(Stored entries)
•••
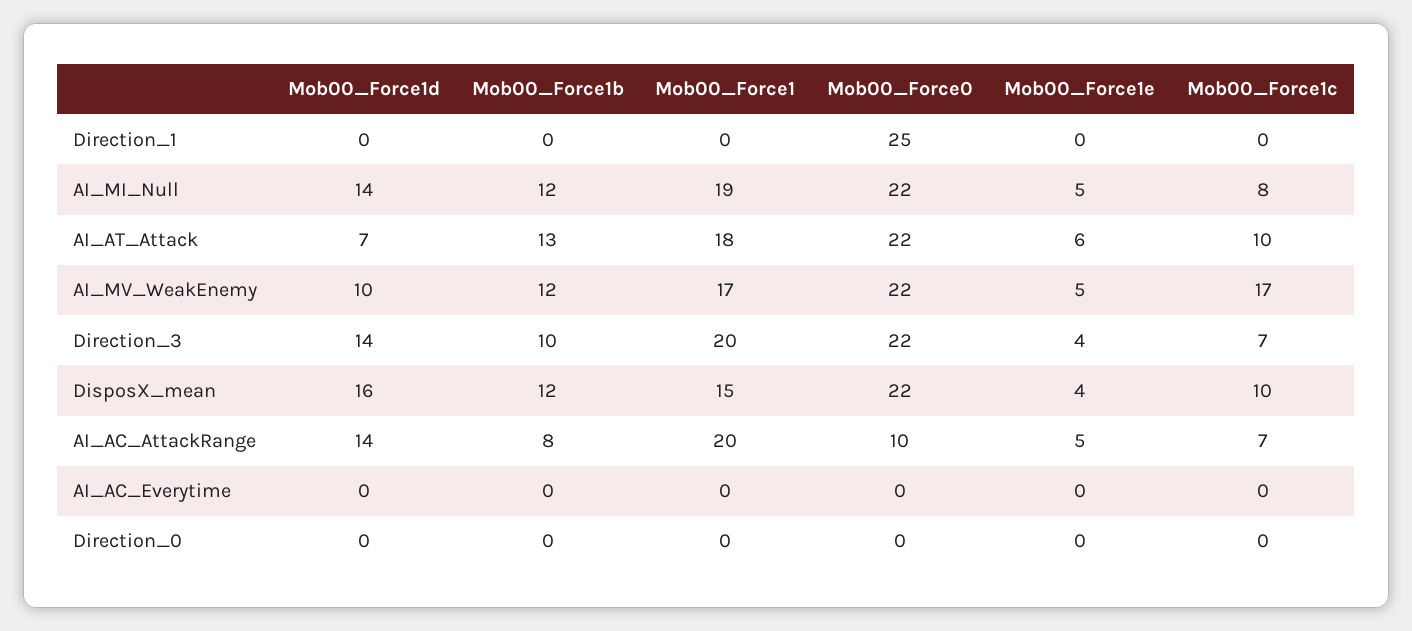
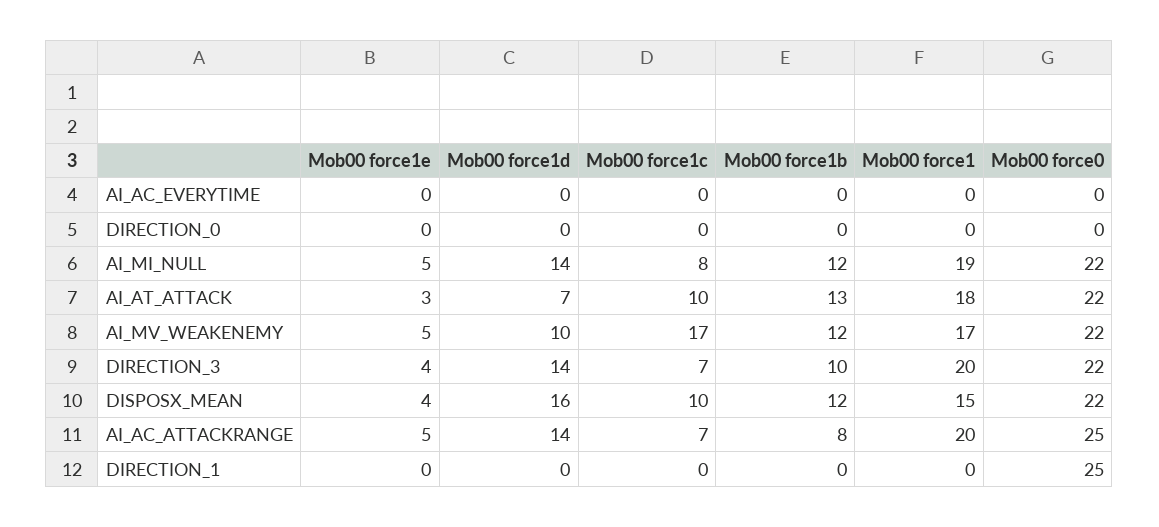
  {
    "Mob00_Force1d": {
      "Direction_1": 0,
      "AI_MI_Null": 14,
      "AI_AT_Attack": 7,
      "AI_MV_WeakEnemy": 10,
      "Direction_3": 14,
      "DisposX_mean": 16,
      "AI_AC_AttackRange": 14,
      "AI_AC_Everytime": 0,
      "Direction_0": 0
    },
    "Mob00_Force1b": {
      "Direction_1": 0,
      "AI_MI_Null": 12,
      "AI_AT_Attack": 13,
      "AI_MV_WeakEnemy": 12,
      "Direction_3": 10,
      "DisposX_mean": 12,
      "AI_AC_AttackRange": 8,
      "AI_AC_Everytime": 0,
      "Direction_0": 0
    },
    "Mob00_Force1": {
      "Direction_1": 0,
      "AI_MI_Null": 19,
      "AI_AT_Attack": 18,
      "AI_MV_WeakEnemy": 17,
      "Direction_3": 20,
      "DisposX_mean": 15,
      "AI_AC_AttackRange": 20,
      "AI_AC_Everytime": 0,
      "Direction_0": 0
    },
    "Mob00_Force0": {
      "Direction_1": 25,
      "AI_MI_Null": 22,
      "AI_AT_Attack": 22,
      "AI_MV_WeakEnemy": 22,
      "Direction_3": 22,
      "DisposX_mean": 22,
-     "AI_AC_AttackRange": 10,
+     "AI_AC_AttackRange": 25,
      "AI_AC_Everytime": 0,
      "Direction_0": 0
    },
    "Mob00_Force1e": {
      "Direction_1": 0,
      "AI_MI_Null": 5,
-     "AI_AT_Attack": 6,
+     "AI_AT_Attack": 3,
      "AI_MV_WeakEnemy": 5,
      "Direction_3": 4,
      "DisposX_mean": 4,
      "AI_AC_AttackRange": 5,
      "AI_AC_Everytime": 0,
      "Direction_0": 0
    },
    "Mob00_Force1c": {
      "Direction_1": 0,
      "AI_MI_Null": 8,
      "AI_AT_Attack": 10,
      "AI_MV_WeakEnemy": 17,
      "Direction_3": 7,
      "DisposX_mean": 10,
      "AI_AC_AttackRange": 7,
      "AI_AC_Everytime": 0,
      "Direction_0": 0
    }
  }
•••
(The task) Please set down every record exactly as it appears, leaving out the pictures.

(Solution to the exercise)
  {
    "Mob00_Force1d": {
      "Direction_1": 0,
      "AI_MI_Null": 14,
      "AI_AT_Attack": 7,
      "AI_MV_WeakEnemy": 10,
      "Direction_3": 14,
      "DisposX_mean": 16,
      "AI_AC_AttackRange": 14,
      "AI_AC_Everytime": 0,
      "Direction_0": 0
    },
    "Mob00_Force1b": {
      "Direction_1": 0,
      "AI_MI_Null": 12,
      "AI_AT_Attack": 13,
      "AI_MV_WeakEnemy": 12,
      "Direction_3": 10,
      "DisposX_mean": 12,
      "AI_AC_AttackRange": 8,
      "AI_AC_Everytime": 0,
      "Direction_0": 0
    },
    "Mob00_Force1": {
      "Direction_1": 0,
      "AI_MI_Null": 19,
      "AI_AT_Attack": 18,
      "AI_MV_WeakEnemy": 17,
      "Direction_3": 20,
      "DisposX_mean": 15,
      "AI_AC_AttackRange": 20,
      "AI_AC_Everytime": 0,
      "Direction_0": 0
    },
    "Mob00_Force0": {
      "Direction_1": 25,
      "AI_MI_Null": 22,
      "AI_AT_Attack": 22,
      "AI_MV_WeakEnemy": 22,
      "Direction_3": 22,
      "DisposX_mean": 22,
-     "AI_AC_AttackRange": 10,
+     "AI_AC_AttackRange": 25,
      "AI_AC_Everytime": 0,
      "Direction_0": 0
    },
    "Mob00_Force1e": {
      "Direction_1": 0,
      "AI_MI_Null": 5,
-     "AI_AT_Attack": 6,
+     "AI_AT_Attack": 3,
      "AI_MV_WeakEnemy": 5,
      "Direction_3": 4,
      "DisposX_mean": 4,
      "AI_AC_AttackRange": 5,
      "AI_AC_Everytime": 0,
      "Direction_0": 0
    },
    "Mob00_Force1c": {
      "Direction_1": 0,
      "AI_MI_Null": 8,
      "AI_AT_Attack": 10,
      "AI_MV_WeakEnemy": 17,
      "Direction_3": 7,
      "DisposX_mean": 10,
      "AI_AC_AttackRange": 7,
      "AI_AC_Everytime": 0,
      "Direction_0": 0
    }
  }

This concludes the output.